[Chart analysis data]
★ ★ ★ ★

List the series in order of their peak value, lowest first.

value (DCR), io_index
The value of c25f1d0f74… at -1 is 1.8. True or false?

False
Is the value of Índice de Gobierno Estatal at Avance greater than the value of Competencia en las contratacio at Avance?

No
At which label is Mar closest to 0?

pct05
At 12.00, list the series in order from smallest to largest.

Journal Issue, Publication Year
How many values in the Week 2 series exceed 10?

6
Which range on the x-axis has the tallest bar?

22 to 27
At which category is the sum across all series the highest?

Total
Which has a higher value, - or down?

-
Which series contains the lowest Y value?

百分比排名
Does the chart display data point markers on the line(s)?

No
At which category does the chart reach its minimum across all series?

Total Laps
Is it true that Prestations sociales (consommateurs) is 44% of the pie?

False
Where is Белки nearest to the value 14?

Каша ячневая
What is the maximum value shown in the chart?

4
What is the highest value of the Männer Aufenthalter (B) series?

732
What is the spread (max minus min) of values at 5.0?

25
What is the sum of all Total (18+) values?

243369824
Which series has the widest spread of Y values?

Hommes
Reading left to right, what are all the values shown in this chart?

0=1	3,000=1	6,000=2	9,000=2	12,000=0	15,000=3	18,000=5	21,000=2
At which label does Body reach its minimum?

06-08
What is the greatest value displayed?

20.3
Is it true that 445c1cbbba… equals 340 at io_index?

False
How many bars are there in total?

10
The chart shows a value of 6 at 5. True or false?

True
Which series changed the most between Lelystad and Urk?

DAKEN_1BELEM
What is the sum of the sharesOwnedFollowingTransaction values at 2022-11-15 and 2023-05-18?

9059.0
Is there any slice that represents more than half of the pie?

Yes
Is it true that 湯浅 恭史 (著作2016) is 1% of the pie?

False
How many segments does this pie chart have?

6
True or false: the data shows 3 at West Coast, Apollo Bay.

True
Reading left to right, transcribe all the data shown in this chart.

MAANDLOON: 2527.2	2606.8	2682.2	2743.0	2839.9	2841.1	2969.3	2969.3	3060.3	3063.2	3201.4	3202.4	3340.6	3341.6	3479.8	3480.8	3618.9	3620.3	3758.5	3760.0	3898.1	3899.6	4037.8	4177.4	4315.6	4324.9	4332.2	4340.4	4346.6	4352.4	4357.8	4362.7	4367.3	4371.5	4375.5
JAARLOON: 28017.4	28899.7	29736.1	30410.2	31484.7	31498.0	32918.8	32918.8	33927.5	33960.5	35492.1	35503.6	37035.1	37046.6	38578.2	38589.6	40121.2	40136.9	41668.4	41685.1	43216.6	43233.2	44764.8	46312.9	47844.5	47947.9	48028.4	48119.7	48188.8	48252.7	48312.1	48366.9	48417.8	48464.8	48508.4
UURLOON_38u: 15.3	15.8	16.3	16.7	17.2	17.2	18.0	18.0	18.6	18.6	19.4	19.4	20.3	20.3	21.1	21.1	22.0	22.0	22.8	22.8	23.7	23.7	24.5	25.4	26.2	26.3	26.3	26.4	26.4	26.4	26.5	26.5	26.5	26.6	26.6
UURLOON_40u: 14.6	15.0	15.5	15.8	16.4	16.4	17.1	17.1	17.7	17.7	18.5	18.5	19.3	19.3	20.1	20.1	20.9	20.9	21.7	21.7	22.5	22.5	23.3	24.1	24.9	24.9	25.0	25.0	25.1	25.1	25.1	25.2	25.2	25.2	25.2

★ ★ ★ ★

Please retype the records from the start through the line containing "At which label is Mar closest to 0?", keeping every line identical.

▸ **Answer section**
List the series in order of their peak value, lowest first.

value (DCR), io_index
The value of c25f1d0f74… at -1 is 1.8. True or false?

False
Is the value of Índice de Gobierno Estatal at Avance greater than the value of Competencia en las contratacio at Avance?

No
At which label is Mar closest to 0?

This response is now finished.